-- start of Given text --

In 1958 Walnut paid under protest the calculated additional assessments plus interest and filed a petition of appeal with the Division of Tax Appeals. In April 1959 while that appeal was pending, Walnut tendered, again under protest, its tax for the year 1958 calculated as required by the Financial Business Tax Law.
No formal petition of appeal from the assessment for 1958 was ever filed but in March 1960 Walnut orally moved to amend its original petition to include an appeal for 1958. The motion was denied by the Division of Tax Appeals. Walnut appeals from that ruling and from the determination that it is a financial business. In addition to contending that it is not a financial business, it argues that it relied to its detriment upon the State's acceptance of its initial returns. Further, it asserts that the Financial Business Tax Law denies it the equal protection of the laws provided by the Fourteenth Amendment to the Federal Constitution.

-- end of Given text --
-- start of Records provided --

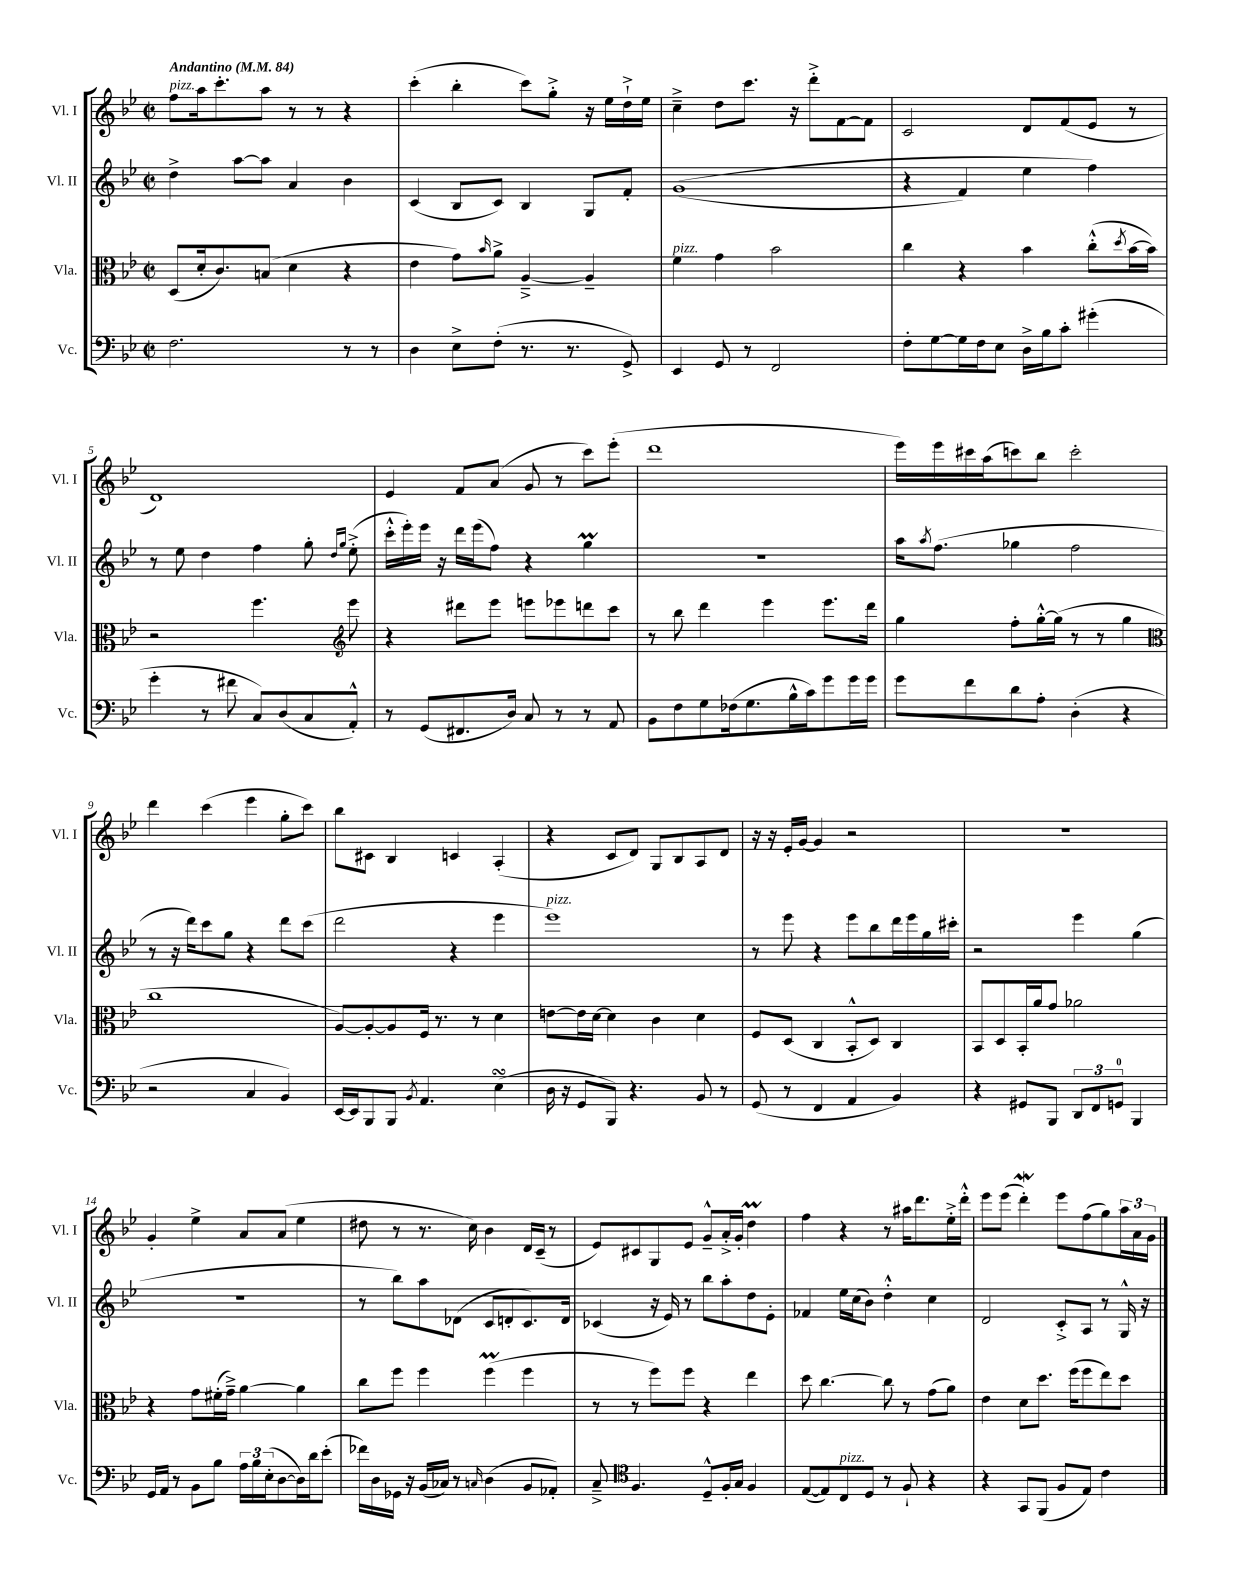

**kern	**kern	**kern	**kern
*part4	*part3	*part2	*part1
*staff4	*staff3	*staff2	*staff1
*I"Vc.	*I"Vla.	*I"Vl. II	*I"Vl. I
*I'Vc.	*I'Vla.	*I'Vl. II	*I'Vl. I
*clefF4	*clefC3	*clefG2	*clefG2
*k[b-e-]	*k[b-e-]	*k[b-e-]	*k[b-e-]
*M2/2	*M2/2	*M2/2	*M2/2
*met(c|)	*met(c|)	*met(c|)	*met(c|)
*MM84	*MM84	*MM84	*MM84
=1	=1	=1	=1
!	!	!	!LO:TX:a:B:t=Andantino
!	!	!	!LO:TX:a:i:t=pizz.
2.F\	(8D/L	4dd^\	8ff\L
.	16d'/k	.	16aa\k
.	8.c/)	.	8.ccc'\
.	.	[8aa\L	.
.	(8Bn/J	8aa\J]	8aa\J
.	4d\	4a/	8r
.	.	.	8r
8r	4r	4b-\	4r
8r	.	.	.
=2	=2	=2	=2
4D\	4e-\	(4c/	(4ccc'\
8E-^\L	8g\L)	8B-/L	4bb-'\
.	16qqb-/	.	.
(8F'\J	8a^\J	8c/J)	.
8.r	[4A~^/	4B-/	8ccc\L)
.	.	.	8gg'^\J
8.r	.	.	.
.	4A~/]	8G/L	16r
.	.	.	16ee-\LL
8GG^/)	.	8f'/J	16dd`^\
.	.	.	16ee-\JJ
=3	=3	=3	=3
!	!LO:TX:a:i:t=pizz.	!	!
4EE-/	4f\	((1g	4cc~^\
8GG/	4g\	.	8dd\L
8r	.	.	8.ccc\J
2FF/	2b-\	.	.
.	.	.	16r
.	.	.	8ddd'^\L
.	.	.	[8f\
.	.	.	8f\J]
=4	=4	=4	=4
8F'\L	4cc\	4r	2c/
[8G\	.	.	.
16G\L]	4r	4f/)	.
16F\J	.	.	.
8E-\J	.	.	.
16D^\LL	4b-\	4ee-\	8d/L
16B-\J	.	.	.
8c'\J	.	.	(8f/
(4g#X'\	(8cc'^^\L	4ff\)	8e-/J
.	8qdd/	.	.
.	[16b-\L	.	8r
.	16b-\JJ])	.	.
!!LO:LB:g=z
=5	=5	=5	=5
4g'\	2r	8r	1d)
.	.	8ee-\	.
8r	.	4dd\	.
8f#X\	.	.	.
8C/L)	4.ff\	4ff\	.
(8D/	.	.	.
8C/	.	8gg'\	.
*	*clefG2	*	*
.	.	16qqdd/LL	.
.	.	16qqgg/JJ	.
8AA'^^/J)	8eee-\	(8ee-'^\	.
=6	=6	=6	=6
8r	4r	16ccc'^^\LL	4e-/
.	.	16eee-'\)	.
(8GG/L	.	16eee-\JJ	.
.	.	16r	.
8.FF#X/	8ddd#X\L	16ddd\LL	8f/L
.	.	(16eee-\J	.
.	8eee-\J	8ff\J)	(8a/J
16D/Jk)	.	.	.
8C/	8eeen\L	4r	8g/
8r	8eee-X\	.	8r
8r	8dddn\	4ggM\	8ccc\L)
8AA/	8ccc\J	.	(8eee-'\J
=7	=7	=7	=7
8BB-\L	8r	1r	1ddd
8F\	8bb-\	.	.
8G\	4ddd\	.	.
(16F-X\k	.	.	.
8.G\	.	.	.
.	4eee-\	.	.
16B-^^\L	.	.	.
16c\J)	.	.	.
8g\	8.eee-\L	.	.
16g\L	.	.	.
16g\JJ	16ddd\Jk	.	.
=8	=8	=8	=8
8g\L	4gg\	16aa\KL	16eee-\LL)
.	.	8qaa/	.
.	.	(8.ff\J	16eee-\
8f\	.	.	16ccc#X\
.	.	.	(16aa\J
8d\	8ff'\L	4gg-X\	8cccn\)
8A'\J	[16gg'^^\L	.	8bb-\J
.	(16gg\JJ]	.	.
(4D'\	8r	2ff\	2ccc'\
.	8r	.	.
4r	4gg\	.	.
!!LO:LB:g=z
=9	=9	=9	=9
*	*clefC3	*	*
2r	1cc	8r	4ddd\
.	.	16r	.
.	.	16ddd\KL)	.
.	.	8ccc\	(4ccc\
.	.	8gg\J	.
4C/	.	4r	4eee-\
4BB-/)	.	8ddd\L	8gg'\L
.	.	(8ccc\J	8ccc\J)
=10	=10	=10	=10
[16EE-/LL	[8A/L)	2ddd\	8bb-\L
16EE-/J]	.	.	.
8BBB-/	8A'/_	.	8c#X\J
8BBB-/J	8A/]	.	4B-/
8qBB-/	.	.	.
4.AA/	16F/Jk	.	.
.	8.r	.	.
.	.	4r	4cn/
.	8r	.	.
(4E-sSSs\	4d\	4eee-\	(4A'/
=11	=11	=11	=11
!	!	!LO:TX:a:i:t=pizz.	!
16D\	[8en\L	1eee-)	4r
16r	.	.	.
8GG/L	16e\L]	.	.
.	[16d\JJ	.	.
8BBB-/J)	4d\]	.	8c/L
4.r	.	.	8d/J)
.	4c\	.	8G/L
.	.	.	8B-/
8BB-/	4d\	.	8A/
8r	.	.	8d/J
=12	=12	=12	=12
(8GG/	8F/L	8r	16r
.	.	.	16r
8r	(8D/J	8eee-\	16e-'/LL
.	.	.	[16g/JJ
4FF/	4C/	4r	4g/]
4AA/	8BB-'^^/L	8eee-\L	2r
.	8D/J)	8bb-\	.
4BB-/)	4C/	16ddd\L	.
.	.	16eee-\	.
.	.	16gg\	.
.	.	16ccc#X'\JJ	.
=13	=13	=13	=13
4r	8BB-/L	2r	1r
.	8D/	.	.
8GG#X/L	16BB-'/L	.	.
.	16a/J	.	.
8BBB-/J	8g/J	.	.
12DD/L	2a-X\	4eee-\	.
12FF/	.	.	.
12GGn/J	.	.	.
4BBB-/	.	(4gg\	.
!!LO:LB:g=z
=14	=14	=14	=14
16GG/LL	4r	1r	4g'/
16AA/JJ	.	.	.
8r	.	.	.
8BB-\L	8g\L	.	4ee-^\
8B-\J	(16f#X'\L	.	.
.	16g~^\JJ)	.	.
24A\LL	[4a\	.	8a/L
24B-\	.	.	.
(24E-'\J	.	.	.
[8D\	.	.	(8a/J
16D\L])	4a\]	.	4ee-\
16d\J	.	.	.
(8e-'\J	.	.	.
=15	=15	=15	=15
16f-X\LL)	8cc\L	8r	8dd#X\
16D\	.	.	.
16GG-X\JJ	8ff\J	8bb-\L)	8r
16r	.	.	.
(16BB-/LL	4ff\	8aa\	8.r
16C-X/JJ)	.	.	.
8r	.	(8d-X\J	.
.	.	.	16cc\)
16qqCn/	.	.	.
(4D\	(4ffM\	8c/L	4b-\
.	.	8dn'/	.
8BB-/L	4ff\	8.c/)	16d/LL
.	.	.	(16c~/JJ
8AA-X'/J)	.	.	8r
.	.	16d/Jk	.
=16	=16	=16	=16
8C~^/	8r	(4c-X/	8e-/L)
*clefC4	*	*	*
4.F/	8r	.	8c#X/
.	8ff\L)	16r	8G/
.	.	16e-/)	.
.	8ff\J	8r	8e-/J
8D~^^/L	4r	8bb-\L	8g~^^/L
16F'/L	.	8aa'\	16a'^/L
16G/JJ	.	.	16g'/JJ
4F/	4ee-\	8dd\	4ddm\
.	.	8e-'\J	.
=17	=17	=17	=17
([8E-/L	8dd\	4f-X/	4ff\
8E-/])	[4.cc\	.	.
!LO:TX:a:i:t=pizz.	!	!	!
8C/	.	16ee-\LL	4r
.	.	(16cc\J	.
8D/J	.	8b-\J)	.
8r	8cc\]	4dd'^^\	8r
8F`/	8r	.	16aa#X\KL
.	.	.	8.ddd\
4r	(8g\L	4cc\	.
.	8a\J)	.	16ee-'^\L
.	.	.	16ddd'^^\JJ
=18	=18	=18	=18
4r	4e-\	2d/	8eee-\L
.	.	.	(8eee-\J
8GG/L	8d\L	.	4dddW'\)
(8FF/J	8.dd\J	.	.
8F/L	.	8c'^/L	8eee-\L
.	(16ff\KL	.	.
8E-/J)	8ff\	8A/J	(8ff\
4c\	8ee-\)	8r	8gg\)
.	8dd\J	16G^^/	24aa\L
.	.	.	24a\
.	.	16r	.
.	.	.	24g\JJ
==	==	==	==
*-	*-	*-	*-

-- end of Records provided --

Given exercise 1:
In the Walnut tax appeal text, when did Walnut orally move to amend its original petition to include an appeal for 1958?
Given exercise 2:
How many lines in the entries contain the string "pizz", with case counting? Reply with the number only.

Exercise response 1:
In March 1960.

Exercise response 2:
4